Calculating rate constant for reaction between potassium permanganate and oxalic acid

Question

I'm writing a lab report investigating the effects of temperature on the rate constant in the reaction between potassium permanganate and oxalic acid. For my practical I've measured the time of colour change (purple to colourless).

I've confirmed that the rate expression is: $$\mathrm{rate}=k[\ce{KMnO4}][\ce{H2C2O4}]$$

However, I am unsure about how to calculate the rate constant for the given reaction. I have rate as: $$\mathrm{rate}=\frac{[\ce{MnO4^-}]}{t}$$ where the $\ce{MnO4^-}$ ion is disappearing. However, calculating this and using the rate expression only gives me an average value.
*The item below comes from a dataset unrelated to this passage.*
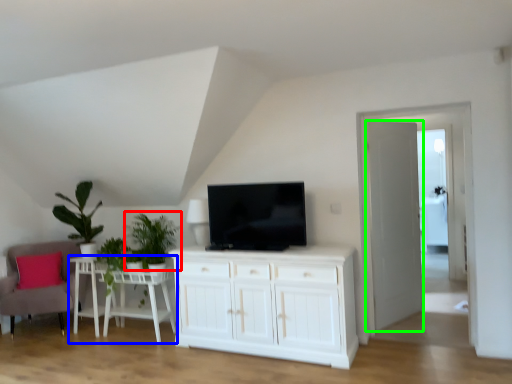
Question: Estimate the real-world distances between objects in this image. Which object is closer to plant (highlighted by a red box), table (highlighted by a blue box) or door (highlighted by a green box)?

Choices:
 (A) table
 (B) door

Answer: (A)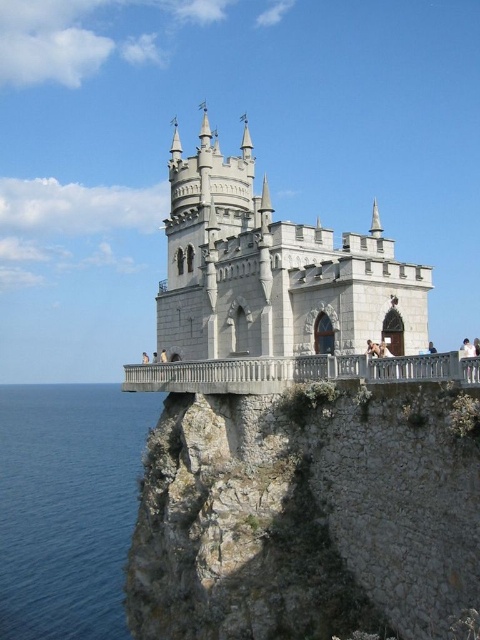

I understand that I would use the integrated rate laws if the reaction was second-order with one reactant, but here there are two reactants so I am unsure what to do.

Or am I just overthinking this?

Answer 1

If a reaction is second order in $\ce{A}$ and $\ce{B}$, with $\ce{[A]_0 ≠ [B]_0}$, and with a rate law given by $\pu{d[A]/dt = d[B]/dt = k[A][B]}$, the integrated law is : $$\ce{\frac{1}{[B]_0 - [A]_0}ln{ {\frac{[A]_0 [B]}{[A][B]_0}}}} = kt$$ As it is pretty long to establish this law, I recommend that you open a book on chemical kinetics like A. A. Frost and R. G. Pearson, Kinetics and Mechanism, John Wiley & Sons, New York, 4th ed. 1965, p. 16.